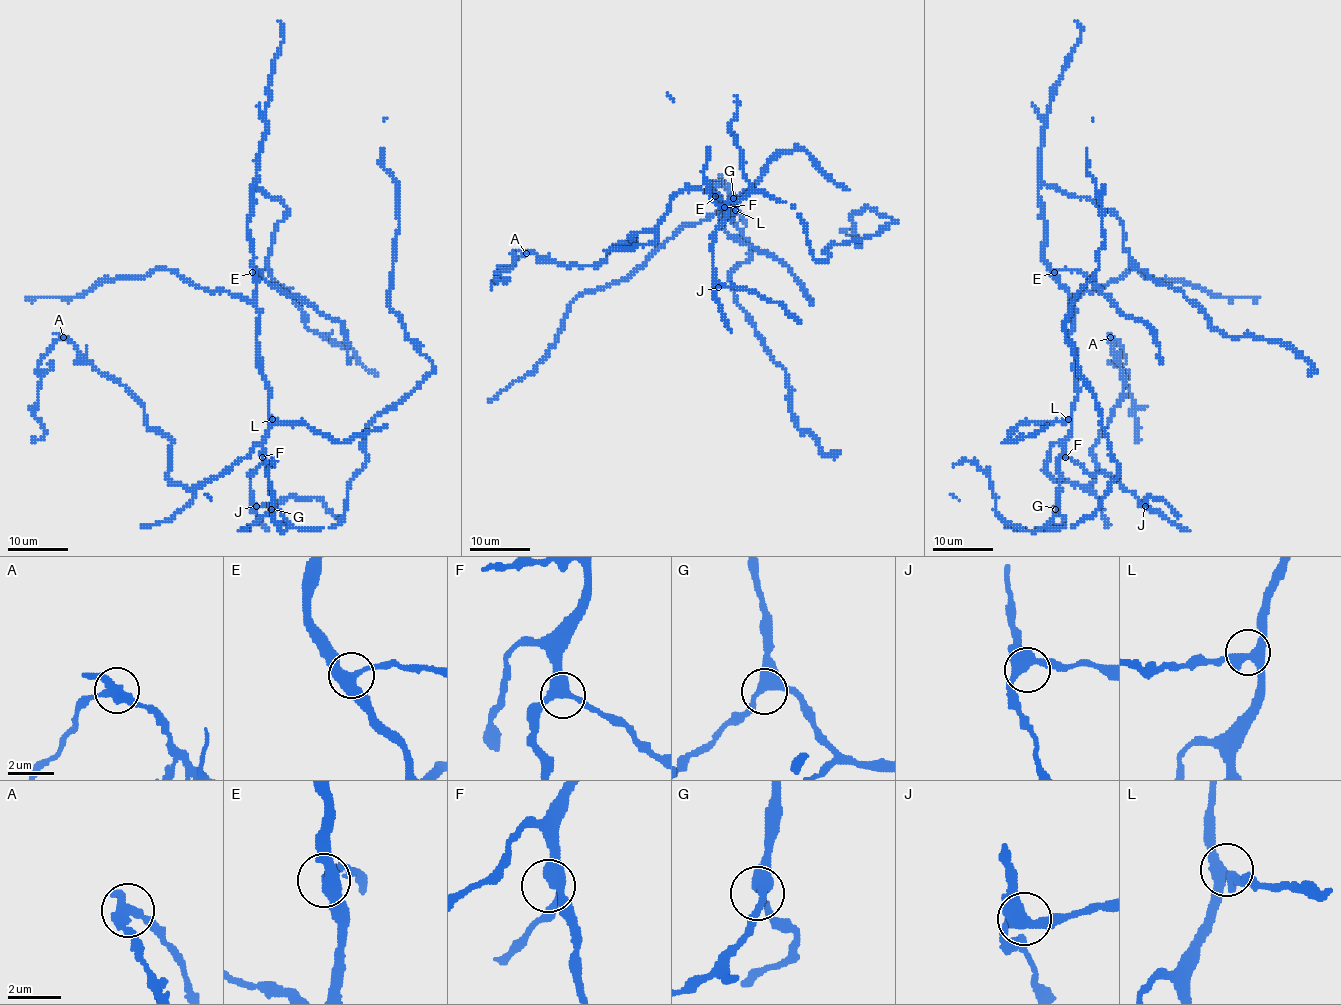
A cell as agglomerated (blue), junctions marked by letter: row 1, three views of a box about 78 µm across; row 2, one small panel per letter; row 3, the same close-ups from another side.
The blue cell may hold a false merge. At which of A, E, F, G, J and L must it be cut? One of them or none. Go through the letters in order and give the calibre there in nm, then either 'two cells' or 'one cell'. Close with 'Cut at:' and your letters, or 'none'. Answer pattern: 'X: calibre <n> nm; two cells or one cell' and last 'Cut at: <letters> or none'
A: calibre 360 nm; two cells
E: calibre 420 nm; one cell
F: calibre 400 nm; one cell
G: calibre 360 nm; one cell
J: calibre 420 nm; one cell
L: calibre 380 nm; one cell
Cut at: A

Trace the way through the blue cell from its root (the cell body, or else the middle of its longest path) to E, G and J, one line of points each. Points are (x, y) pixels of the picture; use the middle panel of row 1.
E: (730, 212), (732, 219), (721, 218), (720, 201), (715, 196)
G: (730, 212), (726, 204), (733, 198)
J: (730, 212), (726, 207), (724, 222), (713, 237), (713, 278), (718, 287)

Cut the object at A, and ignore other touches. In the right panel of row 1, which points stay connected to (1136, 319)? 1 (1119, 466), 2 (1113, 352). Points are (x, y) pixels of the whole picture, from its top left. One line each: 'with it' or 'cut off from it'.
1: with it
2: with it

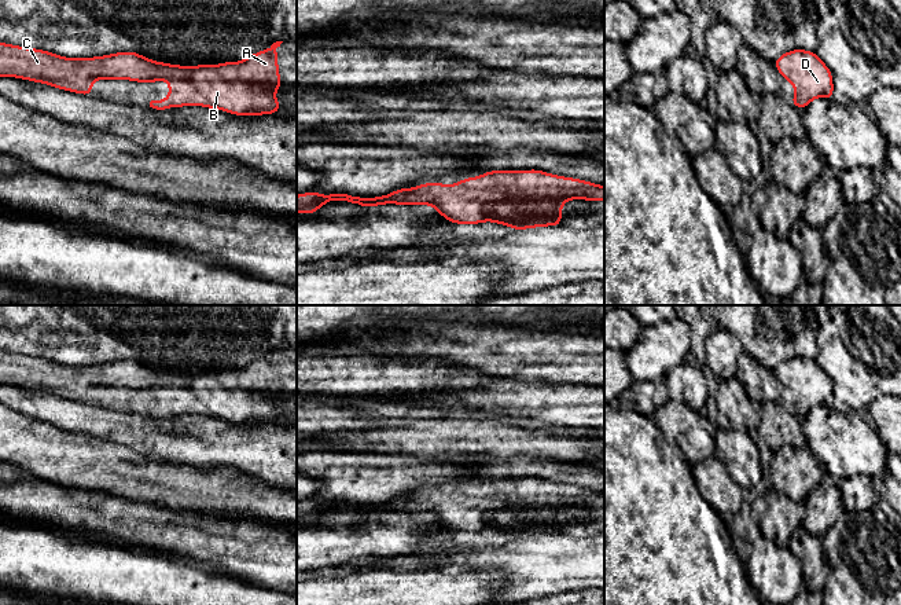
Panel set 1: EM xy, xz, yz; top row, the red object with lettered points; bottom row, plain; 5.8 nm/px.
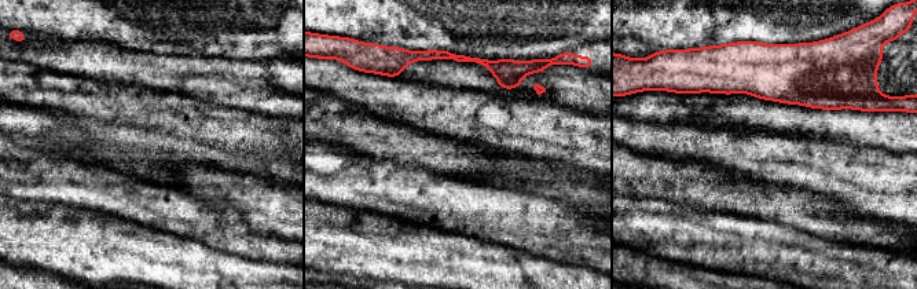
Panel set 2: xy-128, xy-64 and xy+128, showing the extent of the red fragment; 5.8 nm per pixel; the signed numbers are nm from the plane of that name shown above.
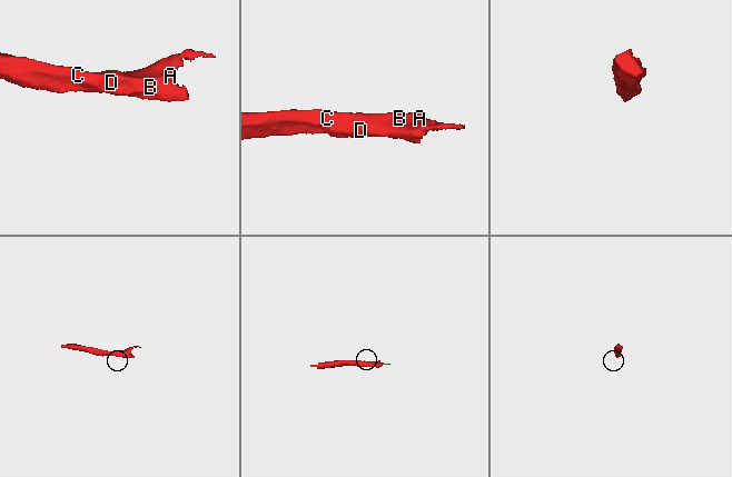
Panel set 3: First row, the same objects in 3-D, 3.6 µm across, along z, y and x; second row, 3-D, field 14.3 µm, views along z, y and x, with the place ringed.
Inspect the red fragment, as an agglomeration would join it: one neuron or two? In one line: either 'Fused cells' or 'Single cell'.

● **What you have to do**: Quote in full the listing given above; the images are to be left out.

● **Written response**:
A cell as agglomerated (blue), junctions marked by letter: row 1, three views of a box about 78 µm across; row 2, one small panel per letter; row 3, the same close-ups from another side.
The blue cell may hold a false merge. At which of A, E, F, G, J and L must it be cut? One of them or none. Go through the letters in order and give the calibre there in nm, then either 'two cells' or 'one cell'. Close with 'Cut at:' and your letters, or 'none'. Answer pattern: 'X: calibre <n> nm; two cells or one cell' and last 'Cut at: <letters> or none'
A: calibre 360 nm; two cells
E: calibre 420 nm; one cell
F: calibre 400 nm; one cell
G: calibre 360 nm; one cell
J: calibre 420 nm; one cell
L: calibre 380 nm; one cell
Cut at: A

Trace the way through the blue cell from its root (the cell body, or else the middle of its longest path) to E, G and J, one line of points each. Points are (x, y) pixels of the picture; use the middle panel of row 1.
E: (730, 212), (732, 219), (721, 218), (720, 201), (715, 196)
G: (730, 212), (726, 204), (733, 198)
J: (730, 212), (726, 207), (724, 222), (713, 237), (713, 278), (718, 287)

Cut the object at A, and ignore other touches. In the right panel of row 1, which points stay connected to (1136, 319)? 1 (1119, 466), 2 (1113, 352). Points are (x, y) pixels of the whole picture, from its top left. One line each: 'with it' or 'cut off from it'.
1: with it
2: with it

Panel set 1: EM xy, xz, yz; top row, the red object with lettered points; bottom row, plain; 5.8 nm/px.
Panel set 2: xy-128, xy-64 and xy+128, showing the extent of the red fragment; 5.8 nm per pixel; the signed numbers are nm from the plane of that name shown above.
Panel set 3: First row, the same objects in 3-D, 3.6 µm across, along z, y and x; second row, 3-D, field 14.3 µm, views along z, y and x, with the place ringed.
Inspect the red fragment, as an agglomeration would join it: one neuron or two? In one line: either 'Fused cells' or 'Single cell'.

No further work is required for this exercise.